» Study questions
a) In the article below on coronavirus-themed cyberattacks, what malware was installed when the attachment in the fake WHO email was downloaded?
b) Reproduce everything in the cyberattack article from "Attackers also often" down to "been registered worldwide.".

» Supplied passage
◇ ◇ ◇ ◇

Check Point, a cybersecurity solutions provider, has recorded 192,000 cases of coronavirus-related attacks per week over the past two weeks. This is 30% higher compared to previous weeks. All attacks were related to the theme of coronavirus and were carried out from fake domains that mimic the sites of international organizations, as well as the site of the Zoom platform.
Hackers often resort to using the name of the World Health Organization (WHO) to carry out their attacks. So, recently cybercriminals carried out phishing mailing on behalf of WHO using the domain “who.int”. In order to attract the victim’s attention, the scammers indicated in the subject line: “Urgent letter from WHO: test results for the first vaccine from COVID-19. A file with the name “Xerox_scan_covid-19_urgent information letter.xlxs.exe” was attached to the letter. When it was downloaded, Agent Tesla malware was automatically installed, which using a keylogger stole passwords from user devices.
Also, Check Point researchers found phishing emails in which on behalf of the UN and WHO, attackers asked to send money to Bitcoin wallets.
Over the past three weeks, about 2,449 new Zoom domains have been registered, 1.5% of which are malicious (32), 13% are suspicious (320). Since January 2020, a total of 6576 domains simulating the Zoom platform have been registered worldwide, of which 37% were in the last three weeks after the announcement of the coronavirus pandemic.
Attackers also often use the names of the popular Microsoft Teams and Google Meet services to deceive people. Recently, users have received phishing emails with the subject line: “You have been added to a team in Microsoft Teams”. By clicking on the “Open Microsoft Teams” icon, victims clicked on an infected link, downloading malware onto their device. The official Microsoft Teams link looks very different: https://teams.microsoft.com/l/team.
In addition, Check Point researchers discovered fake Google Meets domains. For example, Googelmeets.com, which was registered on April 27, 2020.
Over the past three weeks, 19,749 new domains related to the theme of coronavirus have been registered, of which 2% are malicious (354) and another 15% are suspicious (2961). Since the outbreak began, a total of 90,284 new domains associated with COVID-19 have been registered worldwide.
Check Point researchers have identified a correlation between the occurrence of fake domains and the stages of outbreaks.

◇ ◇ ◇ ◇

» Material supplied
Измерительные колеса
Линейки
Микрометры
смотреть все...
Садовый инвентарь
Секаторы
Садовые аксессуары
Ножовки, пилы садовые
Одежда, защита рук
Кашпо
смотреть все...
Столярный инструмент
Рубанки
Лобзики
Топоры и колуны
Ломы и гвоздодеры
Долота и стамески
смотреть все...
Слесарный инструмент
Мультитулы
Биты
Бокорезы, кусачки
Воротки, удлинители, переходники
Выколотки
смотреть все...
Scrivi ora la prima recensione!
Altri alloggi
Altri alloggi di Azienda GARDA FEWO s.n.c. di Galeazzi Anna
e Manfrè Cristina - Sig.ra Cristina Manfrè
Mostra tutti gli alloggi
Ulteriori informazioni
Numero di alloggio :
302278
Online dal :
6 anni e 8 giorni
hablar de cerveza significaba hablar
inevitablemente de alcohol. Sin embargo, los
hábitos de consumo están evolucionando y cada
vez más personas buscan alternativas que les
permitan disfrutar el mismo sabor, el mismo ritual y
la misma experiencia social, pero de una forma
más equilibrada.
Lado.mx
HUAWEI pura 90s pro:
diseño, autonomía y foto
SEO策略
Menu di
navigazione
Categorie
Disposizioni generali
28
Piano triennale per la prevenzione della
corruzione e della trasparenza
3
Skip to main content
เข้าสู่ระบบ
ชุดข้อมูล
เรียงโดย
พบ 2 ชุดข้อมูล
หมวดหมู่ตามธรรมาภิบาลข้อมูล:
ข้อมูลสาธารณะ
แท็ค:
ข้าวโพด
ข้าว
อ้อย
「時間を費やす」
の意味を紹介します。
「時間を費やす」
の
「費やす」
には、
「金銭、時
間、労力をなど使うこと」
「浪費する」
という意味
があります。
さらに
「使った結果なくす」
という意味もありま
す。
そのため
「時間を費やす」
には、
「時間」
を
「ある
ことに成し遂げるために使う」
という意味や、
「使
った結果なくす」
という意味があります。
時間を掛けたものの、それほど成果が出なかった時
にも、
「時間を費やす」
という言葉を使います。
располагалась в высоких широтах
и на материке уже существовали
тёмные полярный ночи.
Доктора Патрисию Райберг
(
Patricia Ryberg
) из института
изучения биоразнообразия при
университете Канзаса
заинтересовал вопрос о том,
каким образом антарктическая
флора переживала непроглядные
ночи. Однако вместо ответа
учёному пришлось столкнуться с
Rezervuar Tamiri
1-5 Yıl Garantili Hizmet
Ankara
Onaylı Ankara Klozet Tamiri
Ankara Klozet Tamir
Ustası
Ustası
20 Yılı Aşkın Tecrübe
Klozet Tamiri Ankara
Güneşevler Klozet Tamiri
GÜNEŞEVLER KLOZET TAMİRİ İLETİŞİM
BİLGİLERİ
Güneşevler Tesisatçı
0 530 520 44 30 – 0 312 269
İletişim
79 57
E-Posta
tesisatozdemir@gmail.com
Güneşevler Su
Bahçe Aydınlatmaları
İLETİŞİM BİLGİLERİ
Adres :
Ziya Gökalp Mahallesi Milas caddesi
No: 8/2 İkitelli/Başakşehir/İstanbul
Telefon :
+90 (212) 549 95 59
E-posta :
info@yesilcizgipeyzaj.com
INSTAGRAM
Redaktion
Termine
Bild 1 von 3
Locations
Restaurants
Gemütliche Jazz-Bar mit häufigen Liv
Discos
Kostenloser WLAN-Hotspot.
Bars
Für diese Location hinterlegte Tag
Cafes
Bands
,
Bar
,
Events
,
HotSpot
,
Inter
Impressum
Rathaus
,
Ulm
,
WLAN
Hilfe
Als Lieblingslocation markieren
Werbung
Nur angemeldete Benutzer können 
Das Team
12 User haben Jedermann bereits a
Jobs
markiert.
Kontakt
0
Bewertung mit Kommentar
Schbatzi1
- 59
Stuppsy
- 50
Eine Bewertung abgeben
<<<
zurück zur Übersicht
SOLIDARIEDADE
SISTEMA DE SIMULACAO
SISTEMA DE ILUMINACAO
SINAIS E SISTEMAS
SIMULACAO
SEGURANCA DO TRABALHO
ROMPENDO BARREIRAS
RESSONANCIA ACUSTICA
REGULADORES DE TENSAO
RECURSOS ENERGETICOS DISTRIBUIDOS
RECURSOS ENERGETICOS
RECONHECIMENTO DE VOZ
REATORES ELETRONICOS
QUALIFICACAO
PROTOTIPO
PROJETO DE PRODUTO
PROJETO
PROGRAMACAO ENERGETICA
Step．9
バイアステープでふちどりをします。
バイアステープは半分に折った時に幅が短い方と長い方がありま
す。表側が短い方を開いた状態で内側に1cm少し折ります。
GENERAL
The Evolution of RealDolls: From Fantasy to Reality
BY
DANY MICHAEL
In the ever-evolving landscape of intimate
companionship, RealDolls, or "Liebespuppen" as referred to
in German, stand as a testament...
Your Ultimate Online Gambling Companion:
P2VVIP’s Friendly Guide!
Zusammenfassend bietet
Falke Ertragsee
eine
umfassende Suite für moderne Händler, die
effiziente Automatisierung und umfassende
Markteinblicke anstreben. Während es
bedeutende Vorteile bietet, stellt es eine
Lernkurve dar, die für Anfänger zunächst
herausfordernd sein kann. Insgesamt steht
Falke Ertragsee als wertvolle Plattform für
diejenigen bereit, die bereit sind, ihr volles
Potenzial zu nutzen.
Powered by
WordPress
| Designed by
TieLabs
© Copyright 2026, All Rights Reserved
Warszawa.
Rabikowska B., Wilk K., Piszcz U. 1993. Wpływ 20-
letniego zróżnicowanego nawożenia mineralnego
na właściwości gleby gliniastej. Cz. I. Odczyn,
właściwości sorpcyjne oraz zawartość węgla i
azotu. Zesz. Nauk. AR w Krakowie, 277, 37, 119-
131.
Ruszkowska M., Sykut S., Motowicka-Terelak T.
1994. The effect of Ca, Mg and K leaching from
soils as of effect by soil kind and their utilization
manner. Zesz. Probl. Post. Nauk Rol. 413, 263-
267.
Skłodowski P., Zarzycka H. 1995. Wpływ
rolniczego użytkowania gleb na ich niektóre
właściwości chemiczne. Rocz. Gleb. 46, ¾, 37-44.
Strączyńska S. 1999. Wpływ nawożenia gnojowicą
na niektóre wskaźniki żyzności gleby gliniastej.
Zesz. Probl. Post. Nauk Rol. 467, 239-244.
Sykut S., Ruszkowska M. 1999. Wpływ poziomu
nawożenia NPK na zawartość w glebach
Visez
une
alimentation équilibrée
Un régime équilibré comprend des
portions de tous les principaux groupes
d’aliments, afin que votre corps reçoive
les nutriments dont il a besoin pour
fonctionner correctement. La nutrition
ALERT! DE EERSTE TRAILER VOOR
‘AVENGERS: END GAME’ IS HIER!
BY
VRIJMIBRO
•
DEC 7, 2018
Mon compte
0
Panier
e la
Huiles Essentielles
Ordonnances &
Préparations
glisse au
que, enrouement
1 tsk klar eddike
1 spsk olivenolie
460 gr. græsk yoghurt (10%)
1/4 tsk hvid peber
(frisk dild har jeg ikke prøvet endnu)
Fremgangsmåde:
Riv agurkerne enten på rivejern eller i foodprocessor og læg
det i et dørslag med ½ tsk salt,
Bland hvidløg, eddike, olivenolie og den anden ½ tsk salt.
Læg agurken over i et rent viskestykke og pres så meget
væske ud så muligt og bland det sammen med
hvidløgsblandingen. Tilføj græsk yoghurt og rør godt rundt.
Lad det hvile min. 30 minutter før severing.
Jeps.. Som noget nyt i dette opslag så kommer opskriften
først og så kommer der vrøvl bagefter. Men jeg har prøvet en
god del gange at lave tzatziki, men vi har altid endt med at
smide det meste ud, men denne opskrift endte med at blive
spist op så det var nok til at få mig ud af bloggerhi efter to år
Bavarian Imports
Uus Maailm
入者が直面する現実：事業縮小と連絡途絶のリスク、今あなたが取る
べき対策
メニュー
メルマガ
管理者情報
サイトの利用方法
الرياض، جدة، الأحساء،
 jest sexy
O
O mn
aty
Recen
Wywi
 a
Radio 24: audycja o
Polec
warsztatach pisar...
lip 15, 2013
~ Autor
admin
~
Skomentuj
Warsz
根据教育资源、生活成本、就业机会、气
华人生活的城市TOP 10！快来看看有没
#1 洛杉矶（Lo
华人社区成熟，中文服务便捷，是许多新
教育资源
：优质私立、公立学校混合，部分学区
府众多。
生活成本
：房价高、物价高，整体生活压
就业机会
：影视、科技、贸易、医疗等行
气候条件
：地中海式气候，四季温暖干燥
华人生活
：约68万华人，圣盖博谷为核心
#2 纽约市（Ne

◇ ◇ ◇ ◇

» Expected outputs
a) Agent Tesla malware

b)
Attackers also often use the names of the popular Microsoft Teams and Google Meet services to deceive people. Recently, users have received phishing emails with the subject line: “You have been added to a team in Microsoft Teams”. By clicking on the “Open Microsoft Teams” icon, victims clicked on an infected link, downloading malware onto their device. The official Microsoft Teams link looks very different: https://teams.microsoft.com/l/team.
In addition, Check Point researchers discovered fake Google Meets domains. For example, Googelmeets.com, which was registered on April 27, 2020.
Over the past three weeks, 19,749 new domains related to the theme of coronavirus have been registered, of which 2% are malicious (354) and another 15% are suspicious (2961). Since the outbreak began, a total of 90,284 new domains associated with COVID-19 have been registered worldwide.